The Openness of God

I do not like the Calvinist view of God’s omnipotence and omniscience. To believe that God knows everything because He has predestined it all requires us to dismiss many accounts in the Bible (such as God changing His mind and not destroying Ninevah) as “anthropomorphisms,” even though there is no textual evidence to do so. Not only that, a God who would arbitrarily decide who will be saved from eternal damnation and who will not be saved is capricious and not worthy of worship. Thus, I have always discounted the Calvinist view of God as unbiblical and incoherent.

Nevertheless, I have also always had a problem with the idea that God might not know something about the future. As a result, I have reluctantly conformed to the “traditional evangelical” view of God. In this view, God exists outside of time. As a result, he sees the entire history and future of the universe as if He is looking at the film of a movie. Each “frame” is an instant in the lifetime of the universe, and God sees all “frames” at the same time. Like a film editor, he can adjust specific frames in order to make the “movie” just what He wants it to be. Those are the instants in which God interacts with His creation.

Open Theism offers an alternative to both views of God. Because of that, it is worth considering. A Christian whom I respect a great deal suggested that I read The Openness of God by Richard Rice, Clark Pinnock, John Sanders, William Hasker, and David Basinger. Because I respect her as a Christian, and because I think that Clark Pinnock is one of the greatest theologians/thinkers of our time, I decided to read the book, and I am glad that I did. While I was familiar with the concept of open theism, I had never read a thorough, systematic description of it. Instead, I had just read what those who thought it was “heresy” said about it. As is typical, those who think it is heresy paint it in the worst possible light. As a result, I didn’t really understand open theism until I read this book. If you really want to know what open theism is, don’t read the propaganda from the National Association of Evangelicals or other such outlets. Instead, read this book.

The first chapter of the book (written by Richard Rice) attempts to determine what the Bible says about the nature of God. One of the most important points in this chapter is that God is love. As the author says:

“According to the Bible, God is not a center if infinite power who happens to be loving, he is loving above all else. Consequently, when we enumerate God’s qualities, we must not only include love; to be faithful to the Bible, we must put love at the head of the list.” (p. 21).

The author lists many references to support this view, such as Psalm 108:3, Isaiah 54:8, Jeremiah 31:3, John 3:16. He says that the ultimate expression of this idea can be found in 1 John 4:8, which says God is love.

· · · · · · ·

## Task item
Copy the passage of the essay on open theism between "Nevertheless, I have" and "with His creation.", inclusive, word for word. The lines that follow have no connection to the essay on open theism.

· · · · · · ·

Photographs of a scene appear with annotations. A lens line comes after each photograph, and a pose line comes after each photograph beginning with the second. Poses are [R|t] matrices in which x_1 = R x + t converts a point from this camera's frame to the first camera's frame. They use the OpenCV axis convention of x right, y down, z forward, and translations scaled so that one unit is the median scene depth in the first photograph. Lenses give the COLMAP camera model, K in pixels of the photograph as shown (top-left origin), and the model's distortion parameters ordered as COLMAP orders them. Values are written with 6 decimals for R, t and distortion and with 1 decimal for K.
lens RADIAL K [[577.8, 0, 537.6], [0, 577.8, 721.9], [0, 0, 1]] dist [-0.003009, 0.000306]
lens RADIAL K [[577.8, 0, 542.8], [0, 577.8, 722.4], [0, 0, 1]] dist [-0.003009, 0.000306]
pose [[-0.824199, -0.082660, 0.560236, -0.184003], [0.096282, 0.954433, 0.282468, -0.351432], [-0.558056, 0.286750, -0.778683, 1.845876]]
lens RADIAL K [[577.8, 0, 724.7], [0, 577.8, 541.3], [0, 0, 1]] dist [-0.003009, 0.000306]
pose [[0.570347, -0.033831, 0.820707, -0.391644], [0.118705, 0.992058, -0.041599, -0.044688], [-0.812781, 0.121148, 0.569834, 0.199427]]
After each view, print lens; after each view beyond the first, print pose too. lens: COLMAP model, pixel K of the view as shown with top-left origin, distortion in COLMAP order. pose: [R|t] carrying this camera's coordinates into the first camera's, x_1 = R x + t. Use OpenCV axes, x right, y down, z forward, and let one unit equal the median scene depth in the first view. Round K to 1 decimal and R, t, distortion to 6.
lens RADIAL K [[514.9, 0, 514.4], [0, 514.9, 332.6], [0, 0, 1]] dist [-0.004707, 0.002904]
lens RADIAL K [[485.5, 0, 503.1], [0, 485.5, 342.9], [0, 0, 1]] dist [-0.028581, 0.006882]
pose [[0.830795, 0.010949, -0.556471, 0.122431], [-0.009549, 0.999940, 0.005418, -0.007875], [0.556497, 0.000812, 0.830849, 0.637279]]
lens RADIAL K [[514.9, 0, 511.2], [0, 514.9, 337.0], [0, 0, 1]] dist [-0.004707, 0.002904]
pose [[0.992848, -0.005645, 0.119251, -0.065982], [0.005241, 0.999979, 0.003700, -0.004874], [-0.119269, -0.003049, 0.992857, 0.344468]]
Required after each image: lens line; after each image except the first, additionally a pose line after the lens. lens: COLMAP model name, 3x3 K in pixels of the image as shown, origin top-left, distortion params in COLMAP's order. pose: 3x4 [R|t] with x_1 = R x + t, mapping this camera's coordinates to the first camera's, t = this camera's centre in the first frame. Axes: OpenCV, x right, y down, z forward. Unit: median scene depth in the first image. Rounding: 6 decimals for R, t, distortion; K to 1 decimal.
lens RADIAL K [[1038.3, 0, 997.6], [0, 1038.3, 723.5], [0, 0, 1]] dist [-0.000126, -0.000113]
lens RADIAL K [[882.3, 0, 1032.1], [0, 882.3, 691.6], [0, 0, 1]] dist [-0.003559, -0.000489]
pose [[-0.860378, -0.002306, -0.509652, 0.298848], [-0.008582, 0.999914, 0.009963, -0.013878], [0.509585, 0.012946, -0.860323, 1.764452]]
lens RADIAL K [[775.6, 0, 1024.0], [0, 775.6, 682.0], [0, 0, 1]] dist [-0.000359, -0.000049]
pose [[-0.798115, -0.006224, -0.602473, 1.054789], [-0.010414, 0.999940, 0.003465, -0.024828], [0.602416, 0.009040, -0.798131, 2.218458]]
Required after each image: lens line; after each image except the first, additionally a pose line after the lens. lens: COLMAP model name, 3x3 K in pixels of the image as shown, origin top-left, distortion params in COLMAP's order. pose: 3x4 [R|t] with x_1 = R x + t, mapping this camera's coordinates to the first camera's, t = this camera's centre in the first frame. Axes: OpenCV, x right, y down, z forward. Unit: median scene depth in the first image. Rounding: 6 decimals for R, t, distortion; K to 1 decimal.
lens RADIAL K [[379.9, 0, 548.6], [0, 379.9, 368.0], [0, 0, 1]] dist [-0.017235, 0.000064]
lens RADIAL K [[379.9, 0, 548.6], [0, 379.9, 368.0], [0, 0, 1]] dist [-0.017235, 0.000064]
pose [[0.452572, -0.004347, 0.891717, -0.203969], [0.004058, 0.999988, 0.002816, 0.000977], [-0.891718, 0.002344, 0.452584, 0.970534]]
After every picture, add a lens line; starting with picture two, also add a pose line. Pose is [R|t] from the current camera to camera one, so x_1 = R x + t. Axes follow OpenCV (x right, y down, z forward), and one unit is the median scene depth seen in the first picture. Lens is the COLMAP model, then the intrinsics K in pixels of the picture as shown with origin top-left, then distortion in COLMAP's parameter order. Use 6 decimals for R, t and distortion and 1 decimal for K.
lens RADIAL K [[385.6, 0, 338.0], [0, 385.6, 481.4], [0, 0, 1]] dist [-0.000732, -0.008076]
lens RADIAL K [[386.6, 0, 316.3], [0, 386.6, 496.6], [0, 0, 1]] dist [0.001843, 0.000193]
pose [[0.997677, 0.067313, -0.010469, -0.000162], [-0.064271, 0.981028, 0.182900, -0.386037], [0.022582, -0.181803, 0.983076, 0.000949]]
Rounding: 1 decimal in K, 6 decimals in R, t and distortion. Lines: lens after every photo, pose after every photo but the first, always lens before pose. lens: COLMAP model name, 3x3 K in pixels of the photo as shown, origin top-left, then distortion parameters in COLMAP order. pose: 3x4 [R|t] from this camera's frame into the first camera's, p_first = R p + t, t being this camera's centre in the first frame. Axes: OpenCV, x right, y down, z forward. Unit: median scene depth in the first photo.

· · · · · · ·

## Response to the task
Nevertheless, I have also always had a problem with the idea that God might not know something about the future. As a result, I have reluctantly conformed to the “traditional evangelical” view of God. In this view, God exists outside of time. As a result, he sees the entire history and future of the universe as if He is looking at the film of a movie. Each “frame” is an instant in the lifetime of the universe, and God sees all “frames” at the same time. Like a film editor, he can adjust specific frames in order to make the “movie” just what He wants it to be. Those are the instants in which God interacts with His creation.